# YOUR GOAL
Locate each line in the items below that contains the word "sempre", and copy every such line.

(Items from a dataset)
──────

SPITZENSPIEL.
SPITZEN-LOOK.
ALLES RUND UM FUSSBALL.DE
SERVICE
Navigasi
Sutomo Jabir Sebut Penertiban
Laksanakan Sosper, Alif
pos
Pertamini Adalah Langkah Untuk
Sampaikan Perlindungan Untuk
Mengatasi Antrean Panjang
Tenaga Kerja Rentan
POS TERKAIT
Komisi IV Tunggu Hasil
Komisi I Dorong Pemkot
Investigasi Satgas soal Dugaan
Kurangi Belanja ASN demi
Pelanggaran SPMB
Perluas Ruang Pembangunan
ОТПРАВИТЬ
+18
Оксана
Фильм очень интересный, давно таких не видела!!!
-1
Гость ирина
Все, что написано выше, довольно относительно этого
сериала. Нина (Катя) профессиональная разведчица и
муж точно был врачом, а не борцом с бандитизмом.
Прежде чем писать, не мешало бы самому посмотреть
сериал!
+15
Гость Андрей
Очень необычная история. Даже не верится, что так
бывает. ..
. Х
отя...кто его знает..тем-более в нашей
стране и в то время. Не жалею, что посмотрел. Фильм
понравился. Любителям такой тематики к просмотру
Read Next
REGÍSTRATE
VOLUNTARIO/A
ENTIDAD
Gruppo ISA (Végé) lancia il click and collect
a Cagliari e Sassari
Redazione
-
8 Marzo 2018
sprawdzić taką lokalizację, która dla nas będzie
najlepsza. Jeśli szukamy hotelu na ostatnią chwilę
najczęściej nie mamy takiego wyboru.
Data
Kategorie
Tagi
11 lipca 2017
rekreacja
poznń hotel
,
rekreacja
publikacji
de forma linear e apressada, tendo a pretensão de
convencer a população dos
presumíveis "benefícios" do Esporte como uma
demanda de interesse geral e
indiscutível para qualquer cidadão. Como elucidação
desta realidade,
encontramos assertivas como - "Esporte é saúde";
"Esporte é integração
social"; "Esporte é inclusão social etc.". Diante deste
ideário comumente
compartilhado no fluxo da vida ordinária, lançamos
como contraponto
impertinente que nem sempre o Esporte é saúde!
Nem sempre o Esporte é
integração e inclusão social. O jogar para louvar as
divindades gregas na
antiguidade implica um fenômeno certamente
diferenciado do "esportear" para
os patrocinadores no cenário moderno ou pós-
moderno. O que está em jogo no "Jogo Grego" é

──────

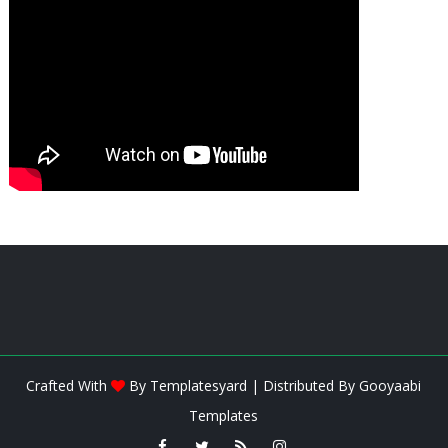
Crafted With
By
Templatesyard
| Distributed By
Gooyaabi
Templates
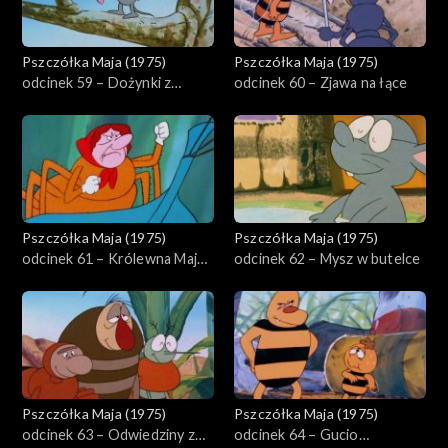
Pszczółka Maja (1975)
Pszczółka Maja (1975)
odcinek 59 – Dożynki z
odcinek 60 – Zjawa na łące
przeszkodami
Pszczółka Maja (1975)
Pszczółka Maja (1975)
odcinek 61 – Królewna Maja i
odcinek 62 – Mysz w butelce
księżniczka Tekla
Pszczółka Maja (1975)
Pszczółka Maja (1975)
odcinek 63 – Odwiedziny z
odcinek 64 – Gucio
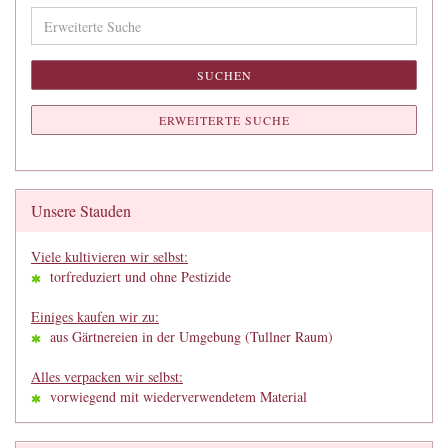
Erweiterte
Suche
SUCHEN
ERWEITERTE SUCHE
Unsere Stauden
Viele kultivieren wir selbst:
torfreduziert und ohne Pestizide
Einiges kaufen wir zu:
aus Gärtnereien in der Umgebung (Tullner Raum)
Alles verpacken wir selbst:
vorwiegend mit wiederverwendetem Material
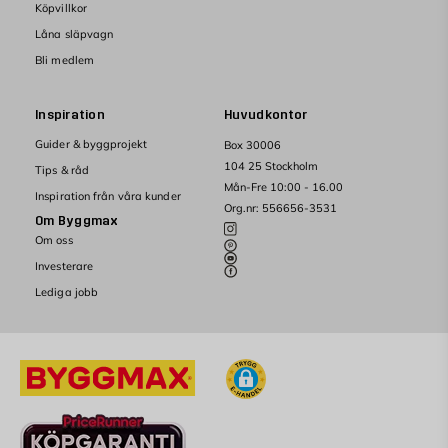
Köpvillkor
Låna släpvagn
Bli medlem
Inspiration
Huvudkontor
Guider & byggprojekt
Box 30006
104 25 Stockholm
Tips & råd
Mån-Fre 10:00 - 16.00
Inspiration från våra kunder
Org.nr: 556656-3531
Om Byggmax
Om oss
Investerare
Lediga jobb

──────

# TASK SOLUTION
impertinente que nem sempre o Esporte é saúde!
Nem sempre o Esporte é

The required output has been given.